Lafferty’s cheeks heated up. Even he knew what that meant under these circumstances. To show how little he cared, he squatted down to take an irreverent seat on one of the surrounding tombstones, only to leap back to his feet with a yelp.

The dowager chuckled. “That’s why all the Confederate markers have points on the top,” she drawled. “To keep damned Yankees from sitting on them.” She turned and hobbled away, her shoulders shaking with a very satisfied laugh. 

Lafferty fumed. The sooner he could rid the world of this reminder of the past, the better, he thought.
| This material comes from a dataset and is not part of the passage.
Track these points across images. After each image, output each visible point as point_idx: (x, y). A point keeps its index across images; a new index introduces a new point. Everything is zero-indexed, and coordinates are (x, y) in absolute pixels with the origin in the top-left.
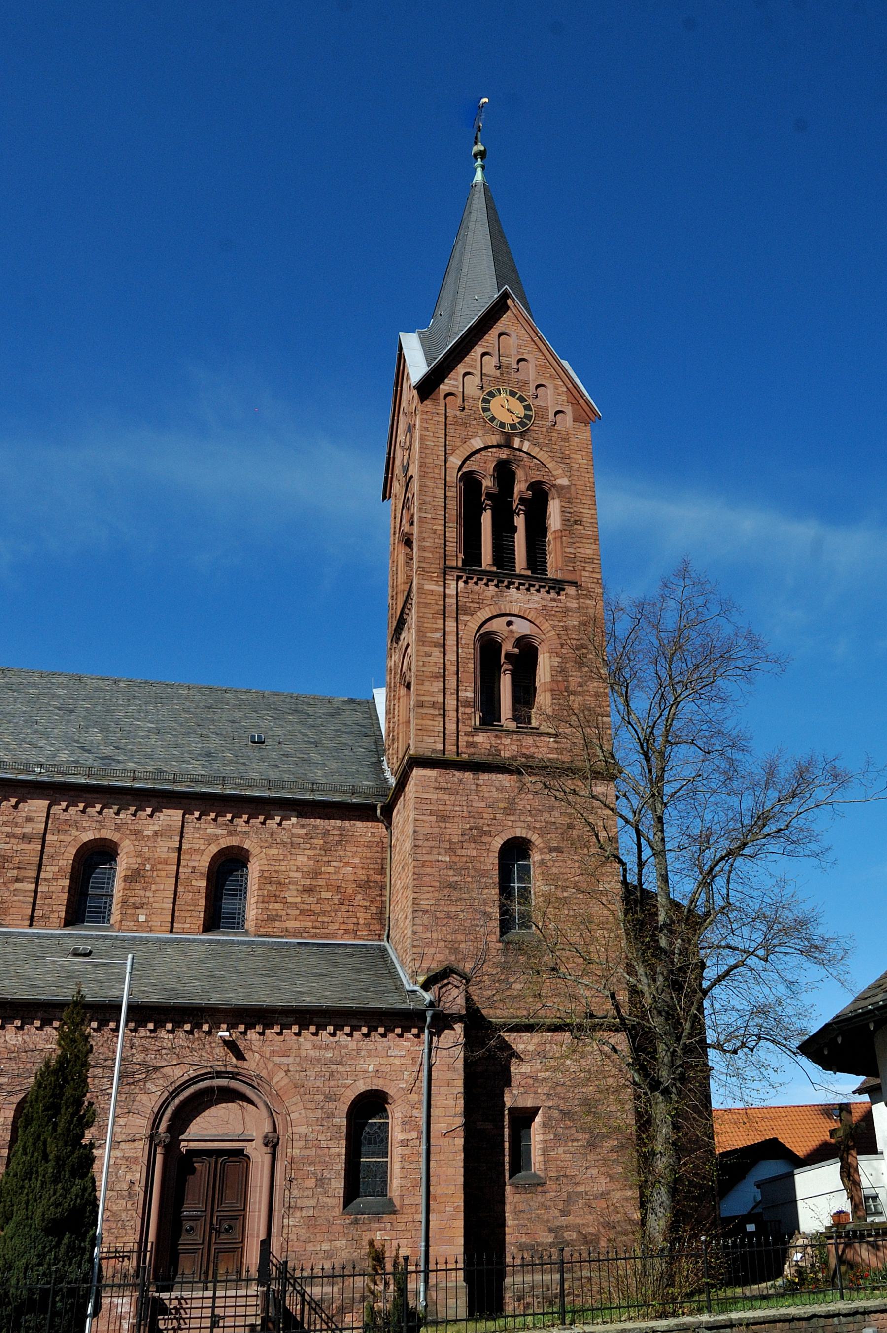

It was going to take a few nights to plant that many explosives, and he would have to be extremely vigilant to avoid being seen, but his benefactor had informed him where he could hide out, and substantial windows of opportunity would be afforded by the night guards’ schedule of rounds.

He would start tonight. Come the night of the march, everyone would see a spectacle they could tell to their grandchildren.

Well, the ones who survived the blast, anyway.